The paper investigates how to predict image privacy and challenges the necessity of large graph-based models by showing that a transfer-learning pipeline using a pre-trained CNN and a single trainable FC layer can match the performance of graph-based methods. It critically analyzes the components of graph-based privacy classifiers, demonstrating that fine-tuning CNNs largely drives performance while the graph component contributes minimally and at great parameter cost. By comparing against GIP, GPA, MLP, and GA-MLP across IPD and PrivacyAlert, it highlights that a lightweight approach (S2P) achieves comparable or superior accuracy with orders of magnitude fewer trainable parameters. The findings imply practical benefits in efficiency and interpretability, and suggest future work should focus on human-interpretable visual-entity features and more efficient graph designs to improve privacy recognition at scale.

Abstract

Subjective interpretation and content diversity make predicting whether an image is private or public a challenging task. Graph neural networks combined with convolutional neural networks (CNNs), which consist of 14,000 to 500 millions parameters, generate features for visual entities (e.g., scene and object types) and identify the entities that contribute to the decision. In this paper, we show that using a simpler combination of transfer learning and a CNN to relate privacy with scene types optimises only 732 parameters while achieving comparable performance to that of graph-based methods. On the contrary, end-to-end training of graph-based methods can mask the contribution of individual components to the classification performance. Furthermore, we show that a high-dimensional feature vector, extracted with CNNs for each visual entity, is unnecessary and complexifies the model. The graph component has also negligible impact on performance, which is driven by fine-tuning the CNN to optimise image features for privacy nodes.

Figures (9)

• Figure 1: Illustration of different training strategies to understand the relative contribution of individual components in a learning-based model for image privacy classification (illustration inspired and adapted from Modas2021ICIP). On top, a transfer learning based strategy that fine-tunes the layers of a convolutional neural network (CNN), initially pre-trained on a source domain, to the downstream task (image privacy) on a target domain. In the middle, an architecture that stacks a CNN with a graph neural network (GNN), and is trained end-to-end while also fine-tuning the CNN parameters. This strategy masks the relative contribution of the GNN to the overall performance. On the bottom, the training involves only the GNN while keeping the parameters of the CNN fixed to understand the relative contribution of the GNN.

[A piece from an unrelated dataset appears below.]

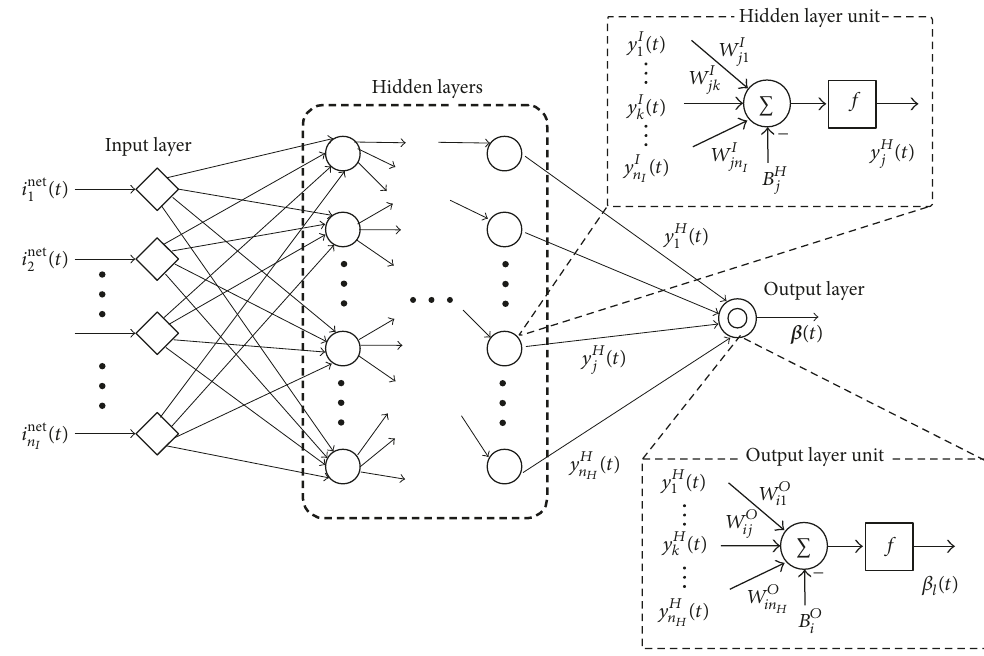
Figure 5: Structure of the multilayered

• Figure 2: Illustrative diagrams of GIP Yang2020PR (top) and GPA Stoidis2022BigMM (bottom), and their end-to-end training. The methods have two main components: Convolutional Neural Networks (CNNs) to extract deep features and a Graph Neural Network (GNN) to refine the features based on a graph computed a priori. The graph is designed with two node types: privacy nodes (public and private) and object nodes. The number of object nodes is determined by a pre-defined and fixed-size vocabulary (e.g., 80 categories in the COCO dataset Lin2018ECCV_COCO). After initialising the node features, the GNN refines the features based on the prior graph. The features of the privacy nodes at the last layer are used as input to a classifier that consists of multiple fully connected layers with shared parameters. Both models are trained end-to-end with a cross-entropy loss $\mathcal{L}$, also guiding the fine-tuning of the CNNs. Note that the image is resized and normalised based on the statistics computed from ImageNet. Note that some of the connections in the GNNs blocks are omitted from the visualisation.

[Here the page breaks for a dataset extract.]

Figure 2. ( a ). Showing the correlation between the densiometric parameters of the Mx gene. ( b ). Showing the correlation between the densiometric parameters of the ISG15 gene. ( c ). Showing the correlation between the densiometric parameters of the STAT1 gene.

• Figure 3: Frequency of public images () and private images () based on the subset of images with only X localised object types (# of co-occurrent objects). The number of images differ for each stacked vertical bar.

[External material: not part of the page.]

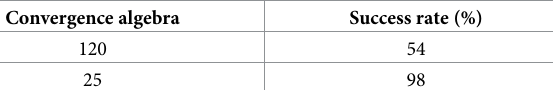
Table 4. Algorithm comparison results.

• Figure 4: Percentage of images with no localised objects (), with only one object type (), with more than one object type (). Each object type can have any number of localised instances. From top to bottom: training, validation, and testing splits for each dataset.
• Figure 5: Comparison of the pipelines when relating recall of private class and balanced accuracy. Best performance on the top-right corner. Note that relying only on scenes as visual entities makes S2P and GPA correctly recognise less private images in PrivacyAlert, showing the different underlying distributions of the two datasets. Legend: MLP, MLP-I, GA-MLP, GIP, GPA, S2P.